The small-scale limit of magnitude and the one-point property
Emily Roff, Masahiko Yoshinaga
TL;DR
The paper investigates the small-scale behavior of magnitude for finite metric spaces and the one-point property, showing that generic finite spaces have the one-point property while providing a five-point counterexample. It develops a formal magnitude framework and analyzes joins of finite homogeneous spaces to control the small-scale limit, proving that the limit $\lim_{t \to 0}|tX|$ can be any real value $\ge 1$. The results illuminate the variability of magnitude at small scales and its stability under Gromov–Hausdorff-type perturbations, with Willerton's example and a broad join-construction illustrating the range of possible limits.
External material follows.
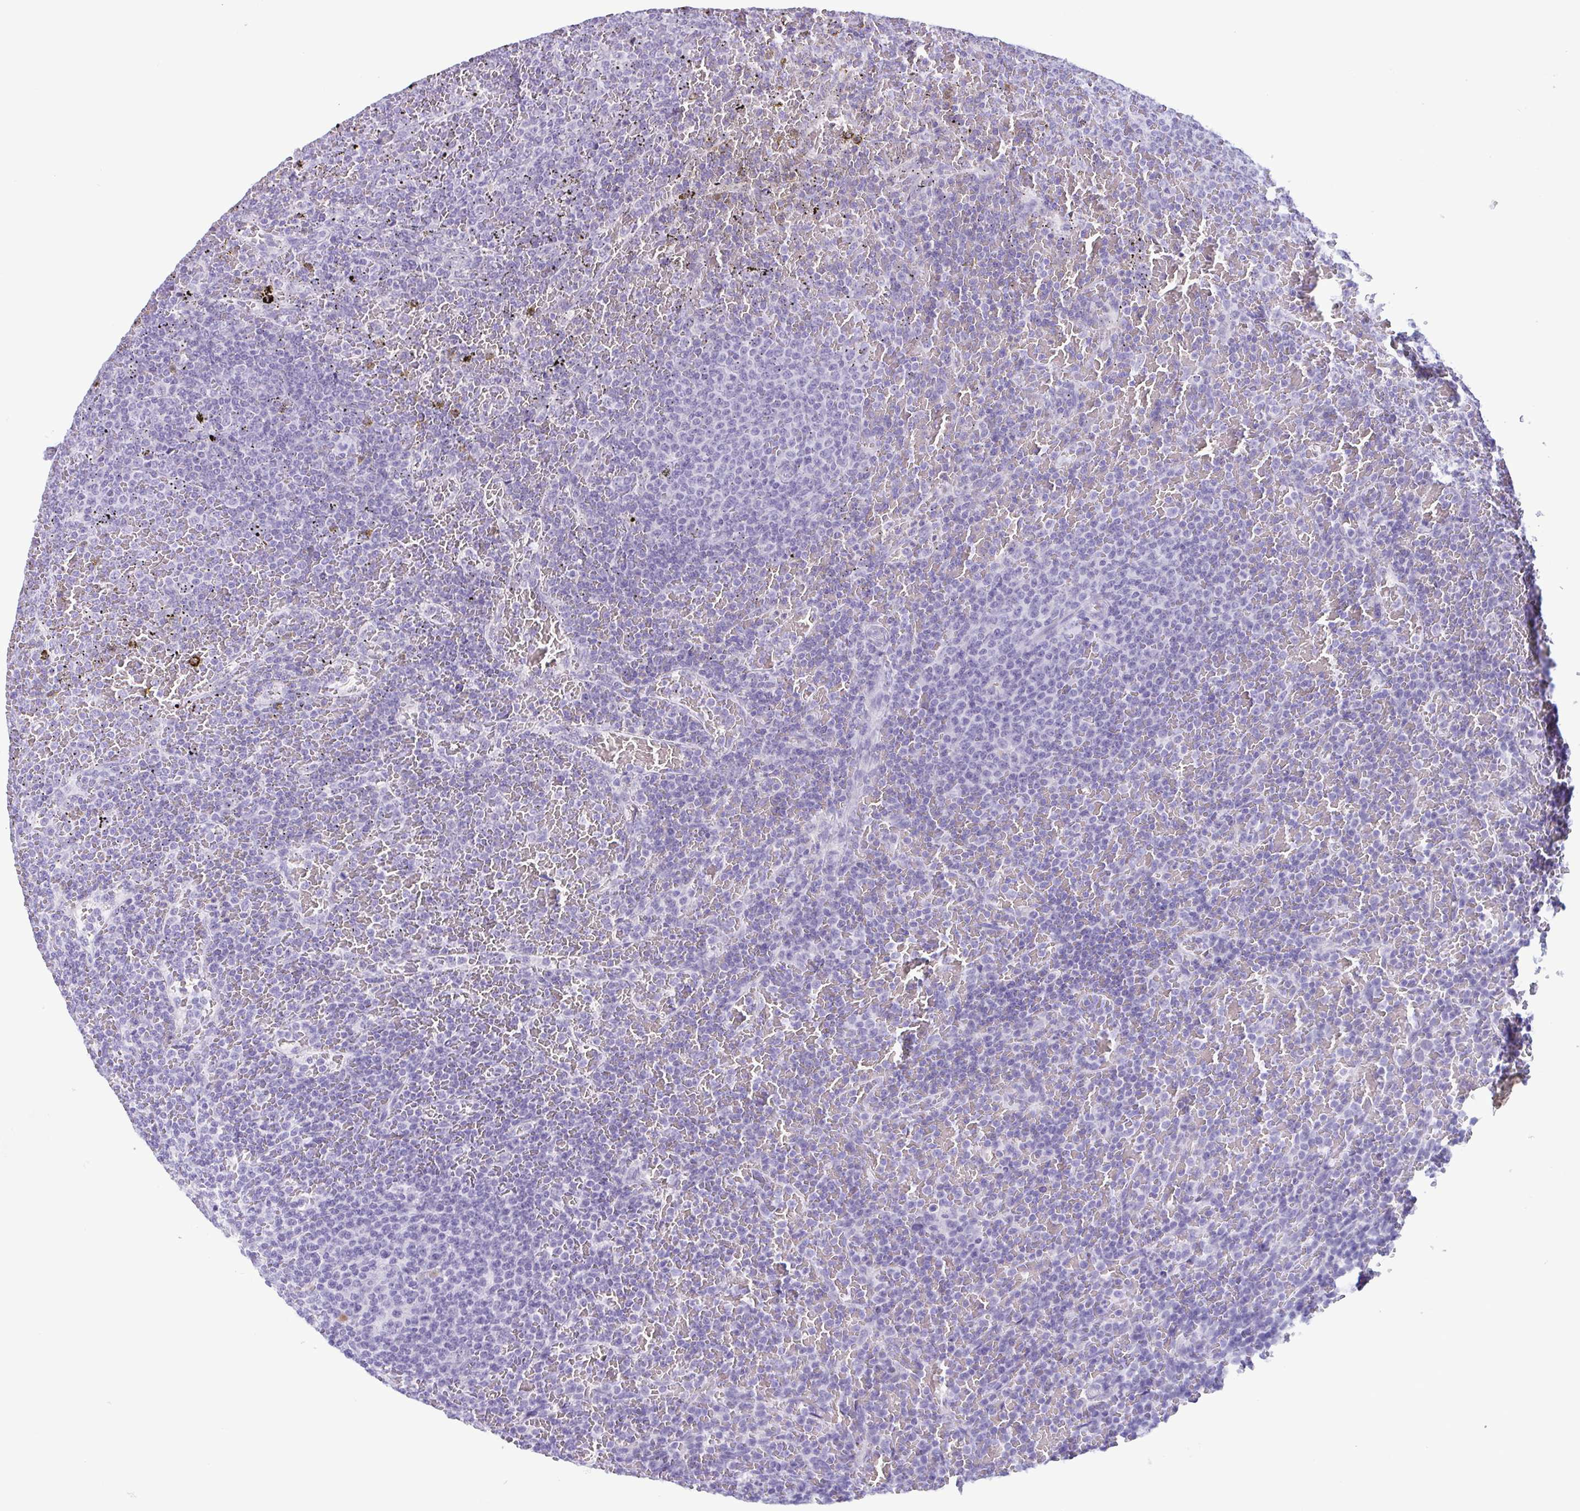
{"staining": {"intensity": "negative", "quantity": "none", "location": "none"}, "tissue": "lymphoma", "cell_type": "Tumor cells", "image_type": "cancer", "snomed": [{"axis": "morphology", "description": "Malignant lymphoma, non-Hodgkin's type, Low grade"}, {"axis": "topography", "description": "Spleen"}], "caption": "The micrograph shows no significant positivity in tumor cells of malignant lymphoma, non-Hodgkin's type (low-grade). (DAB (3,3'-diaminobenzidine) IHC visualized using brightfield microscopy, high magnification).", "gene": "LTF", "patient": {"sex": "female", "age": 77}}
This establishes that the failure of the one-point property, while rare, can be arbitrarily severe in terms of the small-scale limit.
Abstract
The magnitude of a metric space is a real-valued function whose parameter controls the scale of the metric. A metric space is said to have the one-point property if its magnitude converges to 1 as the space is scaled down to a point. Not every finite metric space has the one-point property: to date, exactly one example has been found of a finite space for which the property fails. Understanding the failure of the one-point property is of interest in clarifying the interpretation of magnitude and its stability with respect to the Gromov--Hausdorff topology. We prove that the one-point property holds generically for finite metric spaces, but that when it fails, the failure can be arbitrarily bad: the small-scale limit of magnitude can take arbitrary real values greater than 1.